Set down the lines that begin at the top of the records and end with the line containing "ring mcp: (642, 337)", and drop every picture.
BEGIN SOURCE RECORDS
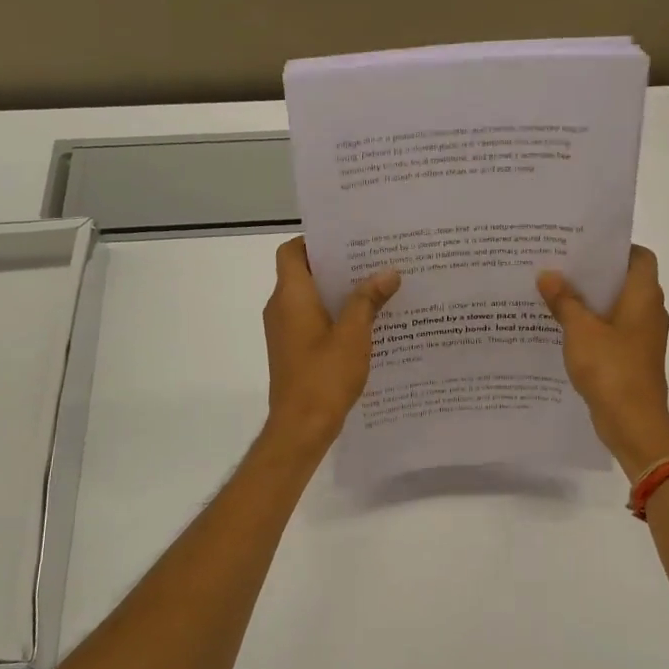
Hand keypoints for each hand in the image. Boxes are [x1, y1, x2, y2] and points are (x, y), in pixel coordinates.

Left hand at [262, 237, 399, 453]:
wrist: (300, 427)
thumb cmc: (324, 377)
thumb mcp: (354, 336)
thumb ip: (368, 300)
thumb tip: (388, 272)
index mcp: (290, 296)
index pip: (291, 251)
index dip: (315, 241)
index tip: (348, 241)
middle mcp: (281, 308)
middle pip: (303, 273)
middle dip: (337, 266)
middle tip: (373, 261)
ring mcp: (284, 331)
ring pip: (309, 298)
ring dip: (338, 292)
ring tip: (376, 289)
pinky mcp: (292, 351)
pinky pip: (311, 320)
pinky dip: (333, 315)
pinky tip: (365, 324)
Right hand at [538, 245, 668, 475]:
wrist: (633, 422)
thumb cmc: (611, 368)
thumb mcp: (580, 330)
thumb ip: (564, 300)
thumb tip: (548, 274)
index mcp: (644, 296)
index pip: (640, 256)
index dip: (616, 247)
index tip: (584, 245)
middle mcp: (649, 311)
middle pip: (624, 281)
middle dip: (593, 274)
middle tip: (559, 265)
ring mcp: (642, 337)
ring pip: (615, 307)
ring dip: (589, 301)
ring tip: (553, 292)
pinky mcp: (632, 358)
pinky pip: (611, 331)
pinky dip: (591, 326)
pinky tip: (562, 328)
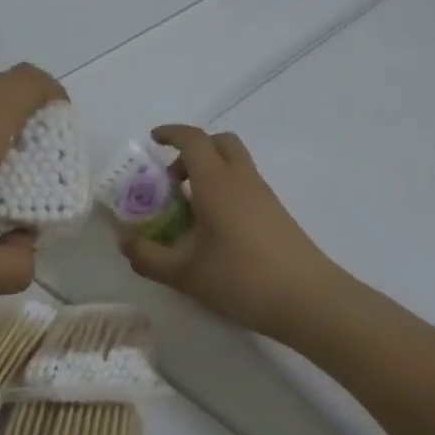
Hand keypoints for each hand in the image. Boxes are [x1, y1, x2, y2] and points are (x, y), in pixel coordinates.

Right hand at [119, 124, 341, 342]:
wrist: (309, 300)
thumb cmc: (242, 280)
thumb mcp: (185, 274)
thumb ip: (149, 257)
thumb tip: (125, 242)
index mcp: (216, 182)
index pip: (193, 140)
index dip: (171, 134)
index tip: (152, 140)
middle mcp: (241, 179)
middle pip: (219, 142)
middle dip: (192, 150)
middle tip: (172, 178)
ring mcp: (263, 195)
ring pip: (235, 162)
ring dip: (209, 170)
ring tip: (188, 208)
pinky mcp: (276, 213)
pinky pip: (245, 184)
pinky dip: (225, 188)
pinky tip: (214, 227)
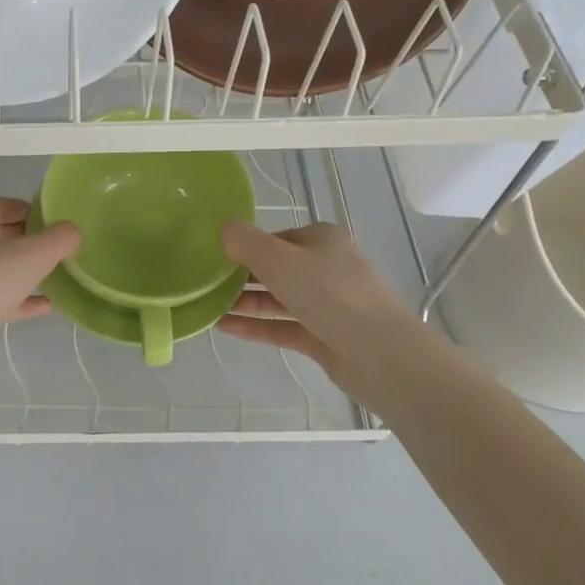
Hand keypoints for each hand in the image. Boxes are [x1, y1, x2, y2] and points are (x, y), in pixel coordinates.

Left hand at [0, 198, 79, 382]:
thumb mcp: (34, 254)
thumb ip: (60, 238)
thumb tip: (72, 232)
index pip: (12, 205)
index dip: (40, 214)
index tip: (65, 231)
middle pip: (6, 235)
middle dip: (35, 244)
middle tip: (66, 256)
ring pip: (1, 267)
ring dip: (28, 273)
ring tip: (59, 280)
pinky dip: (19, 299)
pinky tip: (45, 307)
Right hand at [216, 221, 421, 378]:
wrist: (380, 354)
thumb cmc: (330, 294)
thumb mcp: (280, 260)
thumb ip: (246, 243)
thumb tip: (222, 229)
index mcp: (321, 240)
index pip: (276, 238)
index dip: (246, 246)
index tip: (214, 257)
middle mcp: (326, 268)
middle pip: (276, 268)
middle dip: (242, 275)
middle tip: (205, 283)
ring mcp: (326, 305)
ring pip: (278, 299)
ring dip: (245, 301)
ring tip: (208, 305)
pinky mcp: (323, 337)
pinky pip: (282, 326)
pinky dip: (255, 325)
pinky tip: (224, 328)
END SOURCE RECORDS
WRITTEN SOLUTION
Hand keypoints for each hand in the image. Boxes are [x1, y1, x2, y2] and points are (x, y), in pixel coordinates.

Left hand at [262, 237, 399, 453]:
wrist: (300, 427)
thumb cmc: (324, 377)
thumb mcp: (354, 336)
thumb ip: (368, 300)
thumb tip: (388, 272)
index mcp: (290, 296)
index pip: (291, 251)
index dip: (315, 241)
index tip: (348, 241)
middle mcp: (281, 308)
middle pip: (303, 273)
middle dip: (337, 266)
middle tip: (373, 261)
ring mcp: (284, 331)
ring pip: (309, 298)
ring dip: (338, 292)
ring tip: (376, 289)
pinky mcp: (292, 351)
pinky pip: (311, 320)
pinky dip: (333, 315)
pinky tip: (365, 324)
Right hand at [538, 245, 668, 475]:
wrist: (633, 422)
thumb cmc: (611, 368)
thumb mcp: (580, 330)
thumb ip: (564, 300)
thumb tip: (548, 274)
index mcp: (644, 296)
index pip: (640, 256)
index dip: (616, 247)
index tip: (584, 245)
middle mcp: (649, 311)
middle pip: (624, 281)
middle dip: (593, 274)
middle tip: (559, 265)
ring mcp: (642, 337)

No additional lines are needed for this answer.